While watching Mark Rylance’s existential Nice Fish (presented by Cambridge’s American Repertory Theater), I kept asking myself, “What is this play about?” Written by Rylance and Louis Jenkins, Nice Fish is playing until March 27, 2016 at St. Ann’s Warehouse in Brooklyn. The work originates from Jenkins’s poetry. Knowing that Rylance is one of the greatest contemporary Shakespearean actors and both a Tony and a recent Academy Award winning actor (Bridge of Spies), I wanted to see this live performance. Having graced the stage at the Royal Shakespeare Company and Shakespeare’s Globe Theater, Rylance has received plaudits for his performances.
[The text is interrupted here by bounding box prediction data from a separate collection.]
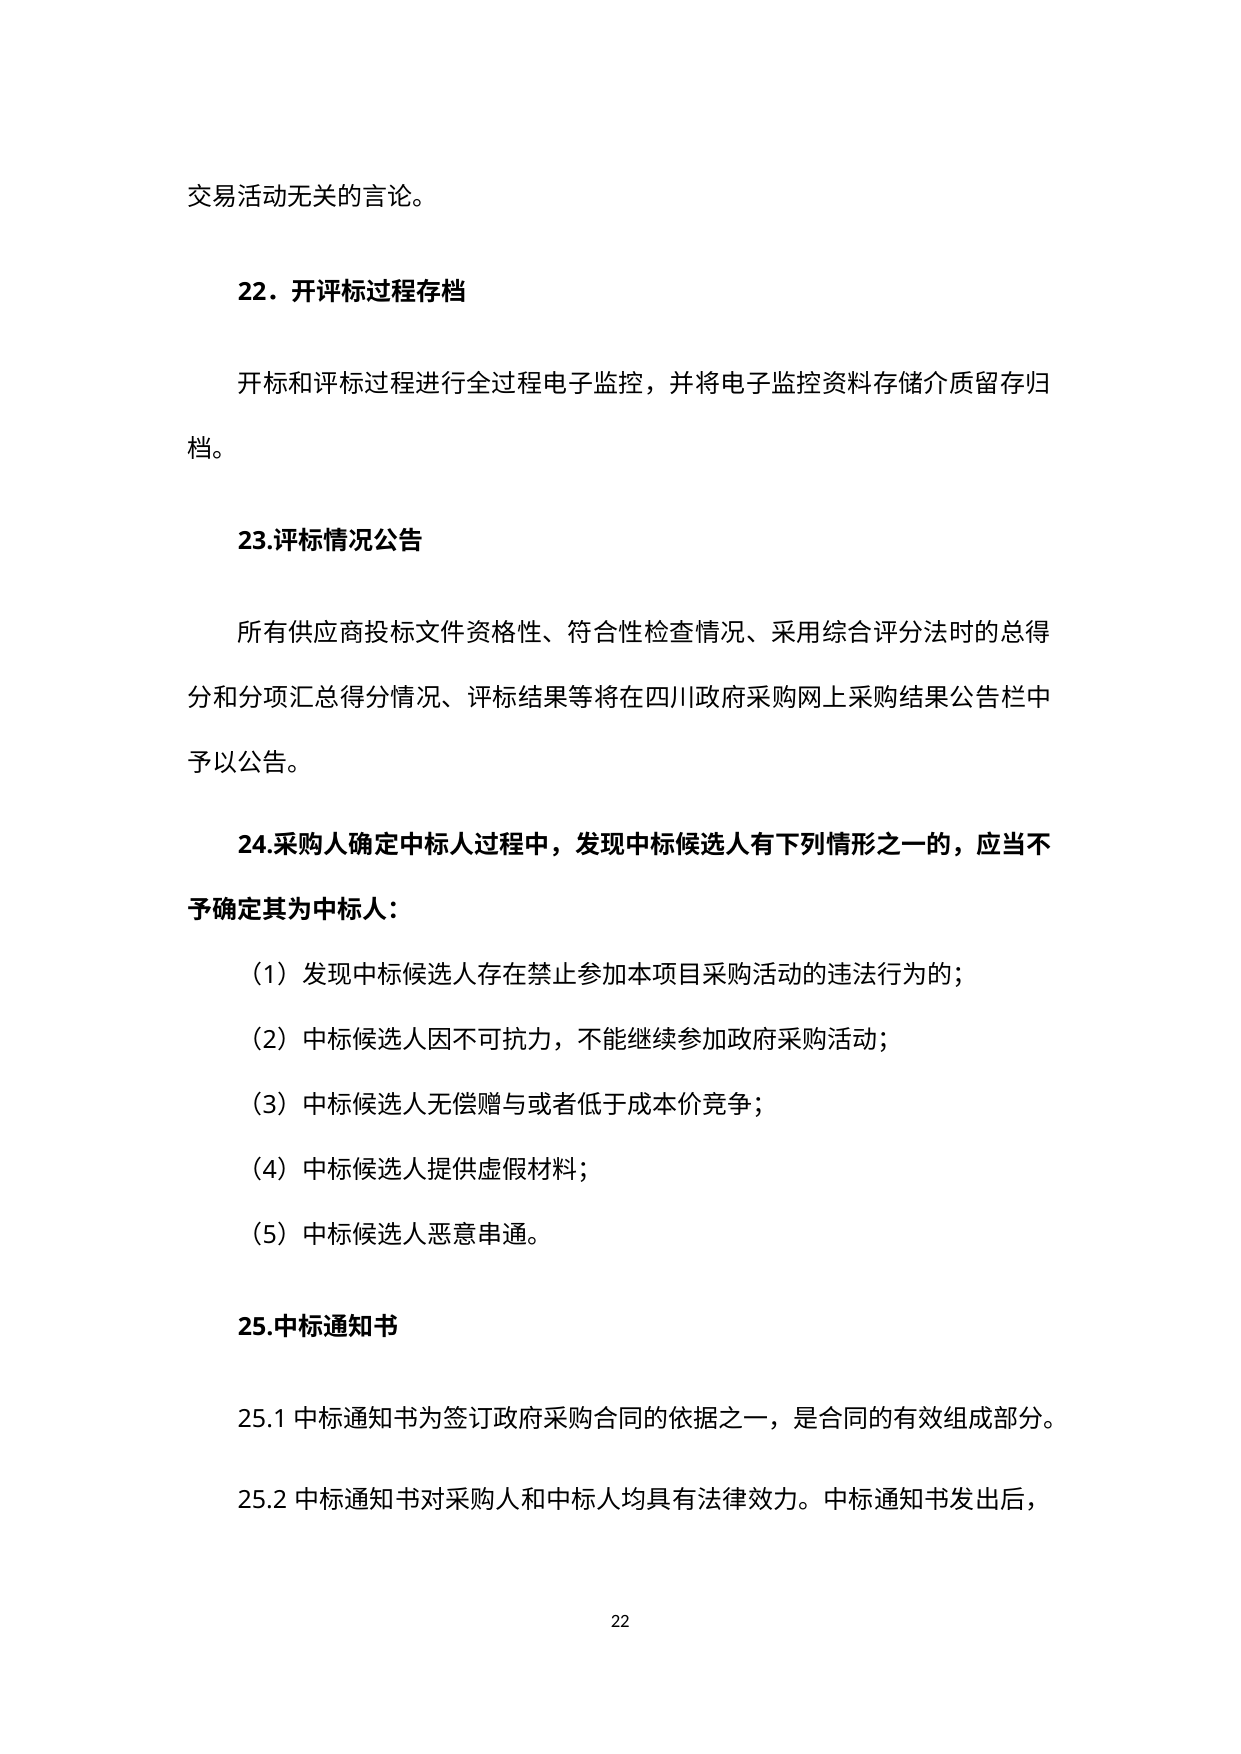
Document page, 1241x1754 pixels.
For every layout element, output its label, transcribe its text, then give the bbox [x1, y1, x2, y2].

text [187, 1466, 1053, 1531]
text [187, 162, 1053, 227]
text （5）中标候选人恶意串通。 [187, 1200, 1053, 1265]
subtitle 23.评标情况公告 [187, 506, 1053, 571]
subtitle 22．开评标过程存档 [187, 257, 1053, 322]
text 开标和评标过程进行全过程电子监控，并将电子监控资料存储介质留存归档。 [187, 349, 1053, 479]
text （3）中标候选人无偿赠与或者低于成本价竞争； [187, 1070, 1053, 1135]
text 所有供应商投标文件资格性、符合性检查情况、采用综合评分法时的总得分和分项汇总得分情况、评标结果等将在四川政府采购网上采购结果公告栏中予以公告。 [187, 598, 1053, 793]
text （1）发现中标候选人存在禁止参加本项目采购活动的违法行为的； [187, 940, 1053, 1005]
text 25.1 中标通知书为签订政府采购合同的依据之一，是合同的有效组成部分。 [187, 1384, 1053, 1449]
text （2）中标候选人因不可抗力，不能继续参加政府采购活动； [187, 1005, 1053, 1070]
subtitle 24.采购人确定中标人过程中，发现中标候选人有下列情形之一的，应当不予确定其为中标人： [187, 810, 1053, 940]
subtitle 25.中标通知书 [187, 1292, 1053, 1357]
text （4）中标候选人提供虚假材料； [187, 1135, 1053, 1200]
As Charles Isherwood of The New York Times recently stated, “For a certain slice of New Yorkers- you know who you are- Mark Rylance is the cultural deity that Beyoncé is to, well, a different slice of New Yorkers.” With that information at my fingertips, I decided to see Nice Fish. During the performance in which I attended, Rylance played Ron, and Jim Lichtscheidl played Erik. The play focuses on two men, with occasionally three other characters, in conversation while fishing, and is set in Minnesota during the winter. It has great use of technology, both phenomenal lighting and sound design, and superb costuming that causes a great surprise ending. The issues, however, that may plague the audience member is both the play’s theme and its missing plot. Ironically, the characters at the close of the play discuss what people will say about this play. The two principal characters say the audience members will say that the set design was great, that it had great lighting, that the acting was great, but it had no plot. Then they ask themselves, “What was this play about anyway?” I chuckled at that moment because they knew my exact thoughts. Then the stage goes dark. I now ask, as I ponder this ninety-five minute play, “what was the theme?” or may I say, “the point?” Knowing that Rylance is a Shakespeare buff and that he included some Shakesperean quotes in this work , I will hazard a guess that Nice Fish was about “Shakespeare’s Seven Stages of Man.”
The two principal actors in Nice Fish ruminate about life. Everyone goes through different stages of life, and life events do not always go according to plan. As we age, our lives change. Sometimes, we have pleasant surprises as well as traumatic heartbreaks. Shakespeare’s As you Like it states, ” All the world’s a stage, and all the men and women merely players: they have their exits and their entrances; and one man in his time plays many parts, his acts being seven ages.” Our world represents a stage and our life is a play. The seven stages are: infancy, schoolboy, lover, soldier, justice, pantalone, and old age with death on the horizon. The play, through pithy maxims and a great use of language, focuses on the different stages of life with all of its disappointments, successes, and unexpected outcomes. The other characters remind them about life and that they are actors in life’s drama. At the end of the play, ironically, one of the two characters catches the largest fish of his life. They then exit as both old age and marriage grips them.

The play is worth seeing, but do not expect a plot. Perhaps this play will tour the country. If you like Mark Rylance, you will love him in this!